TASK INSTRUCTIONS.
Only the stretch below from the line holding "of a gas at" through the line holding "Sweetly Scented Pinks™" should be restated, word for word and with both ends included; pictures stay out.

MATERIAL SUPPLIED.
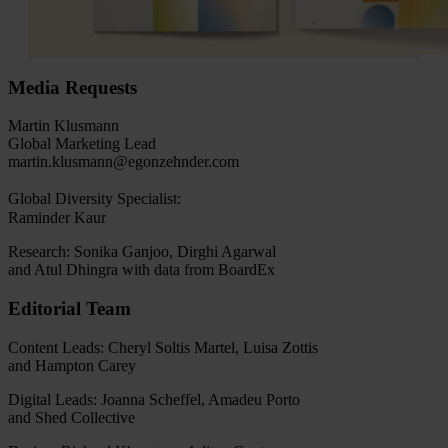
Media Requests
Martin Klusmann
Global Marketing Lead
martin.klusmann@egonzehnder.com
Global Diversity Specialist:
Raminder Kaur
Research: Sonika Ganjoo, Dirghi Agarwal
and Atul Dhingra with data from BoardEx
Editorial Team
Content Leads: Cheryl Soltis Martel, Luisa Zottis
and Hampton Carey
Digital Leads: Joanna Scheffel, Amadeu Porto
and Shed Collective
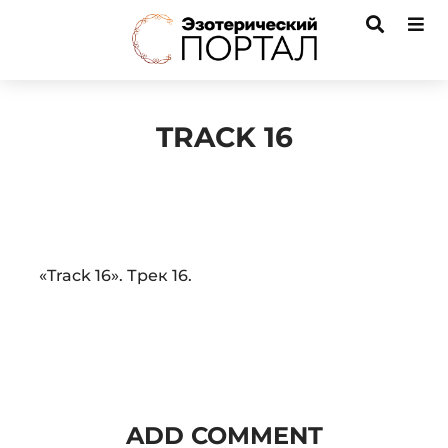
TRACK 16
Audio
«Track 16». Трек 16.
Player
ADD COMMENT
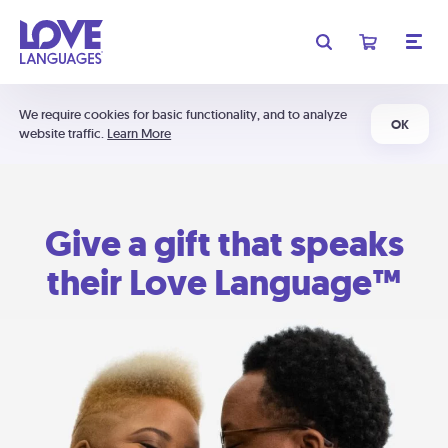
We require cookies for basic functionality, and to analyze
OK
website traffic.
Learn More
Give a gift that speaks
their Love Language™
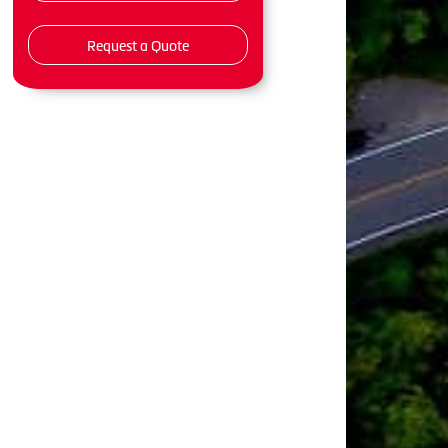
Request a Quote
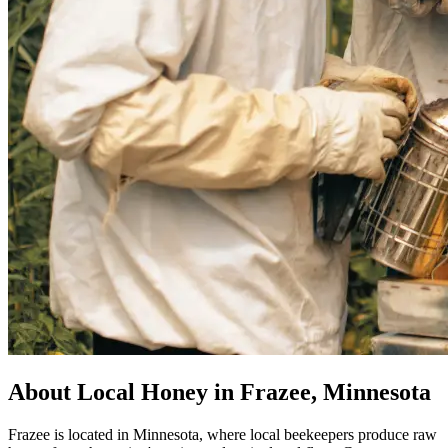
About Local Honey in Frazee, Minnesota
Frazee is located in Minnesota, where local beekeepers produce raw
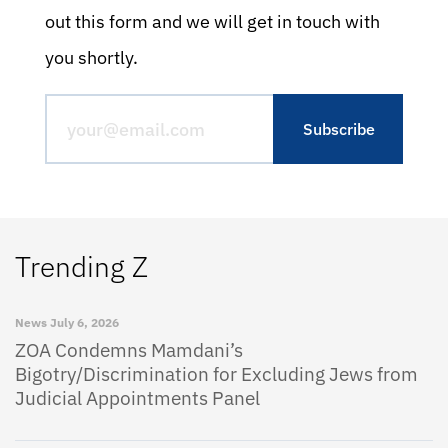
out this form and we will get in touch with
you shortly.
Trending Z
News
July 6, 2026
ZOA Condemns Mamdani’s
Bigotry/Discrimination for Excluding Jews from
Judicial Appointments Panel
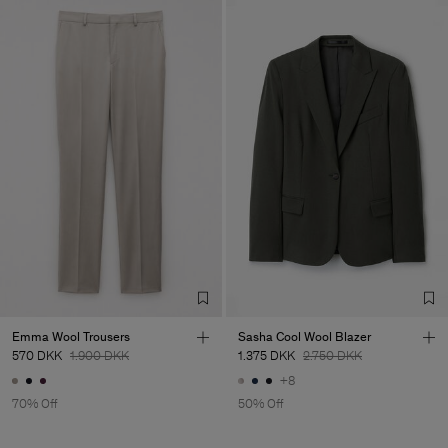
Emma Wool Trousers
Sasha Cool Wool Blazer
570 DKK
1.900 DKK
1.375 DKK
2.750 DKK
+8
70% Off
50% Off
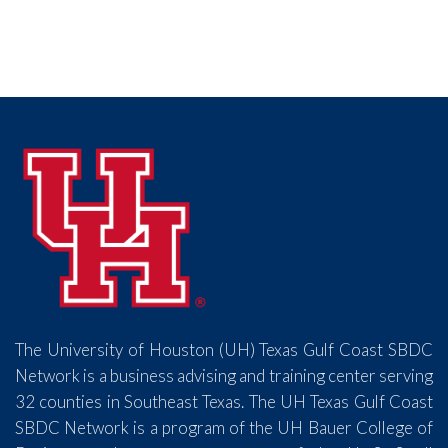
The University of Houston (UH) Texas Gulf Coast SBDC
Network is a business advising and training center serving
32 counties in Southeast Texas. The UH Texas Gulf Coast
SBDC Network is a program of the UH Bauer College of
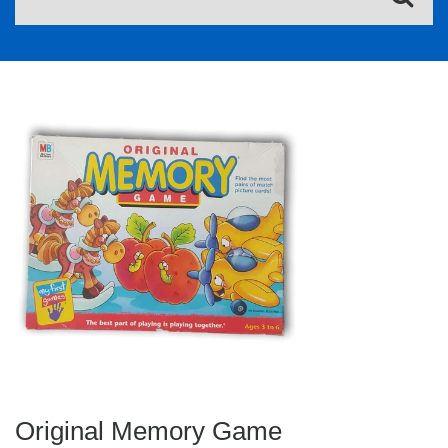
Original Memory Game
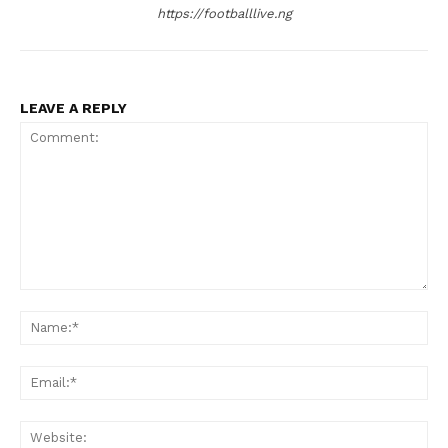
https://footballlive.ng
LEAVE A REPLY
Comment:
Na
Ema
Web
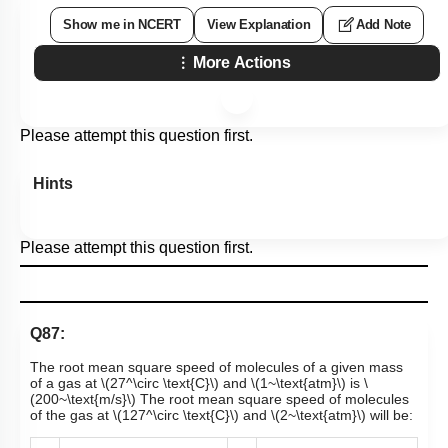
Show me in NCERT
View Explanation
Add Note
More Actions
Please attempt this question first.
Hints
Please attempt this question first.
Q87:
The root mean square speed of molecules of a given mass
of a gas at
\(27^\circ \text{C}\)
and
\(1~\text{atm}\)
is
\
(200~\text{m/s}\)
The root mean square speed of molecules
of the gas at
\(127^\circ \text{C}\)
and
\(2~\text{atm}\)
will be:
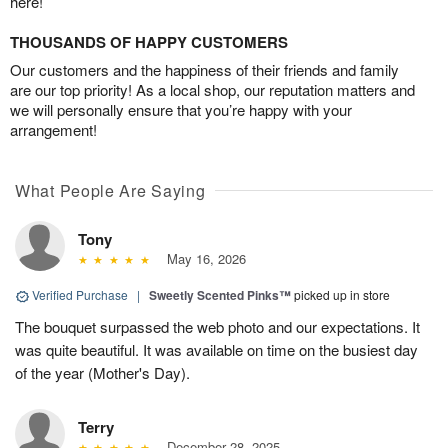
here!
THOUSANDS OF HAPPY CUSTOMERS
Our customers and the happiness of their friends and family
are our top priority! As a local shop, our reputation matters and
we will personally ensure that you’re happy with your
arrangement!
What People Are Saying
Tony
May 16, 2026
Verified Purchase
|
Sweetly Scented Pinks™
picked up in store
The bouquet surpassed the web photo and our expectations. It
was quite beautiful. It was available on time on the busiest day
of the year (Mother's Day).
Terry
December 28, 2025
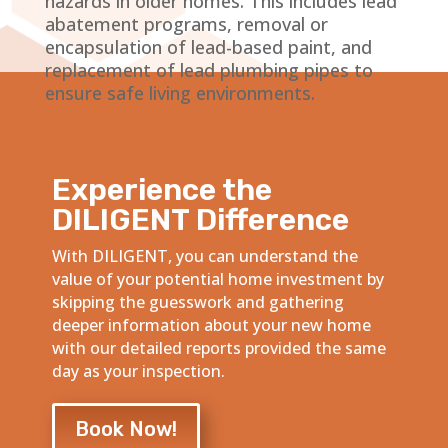
hazards in older homes. This includes lead
abatement programs, removal or
encapsulation of lead-based paint, and
replacement of lead plumbing pipes to
ensure safe living environments.
Experience the
DILIGENT Difference
With DILIGENT, you can understand the
value of your potential home investment by
skipping the guesswork and gathering
deeper information about your new home
with our detailed reports provided the same
day as your inspection.
Book Now!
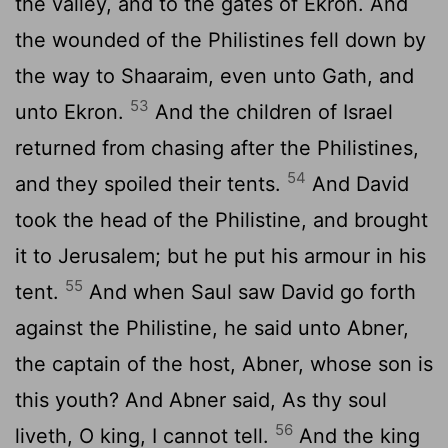
the valley, and to the gates of Ekron. And
the wounded of the Philistines fell down by
the way to Shaaraim, even unto Gath, and
53
unto Ekron.
And the children of Israel
returned from chasing after the Philistines,
54
and they spoiled their tents.
And David
took the head of the Philistine, and brought
it to Jerusalem; but he put his armour in his
55
tent.
And when Saul saw David go forth
against the Philistine, he said unto Abner,
the captain of the host, Abner, whose son is
this youth? And Abner said, As thy soul
56
liveth, O king, I cannot tell.
And the king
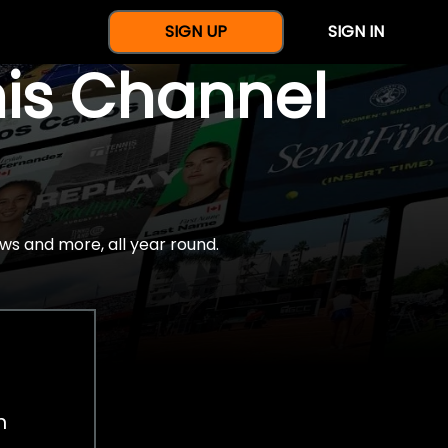
SIGN UP
SIGN IN
nis Channel
ws and more, all year round.
h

COMPLETED EXERCISE.
of a gas at
\(27^\circ \text{C}\)
and
\(1~\text{atm}\)
is
\
(200~\text{m/s}\)
The root mean square speed of molecules
of the gas at
\(127^\circ \text{C}\)
and
\(2~\text{atm}\)
will be:
here!
THOUSANDS OF HAPPY CUSTOMERS
Our customers and the happiness of their friends and family
are our top priority! As a local shop, our reputation matters and
we will personally ensure that you’re happy with your
arrangement!
What People Are Saying
Tony
May 16, 2026
Verified Purchase
|
Sweetly Scented Pinks™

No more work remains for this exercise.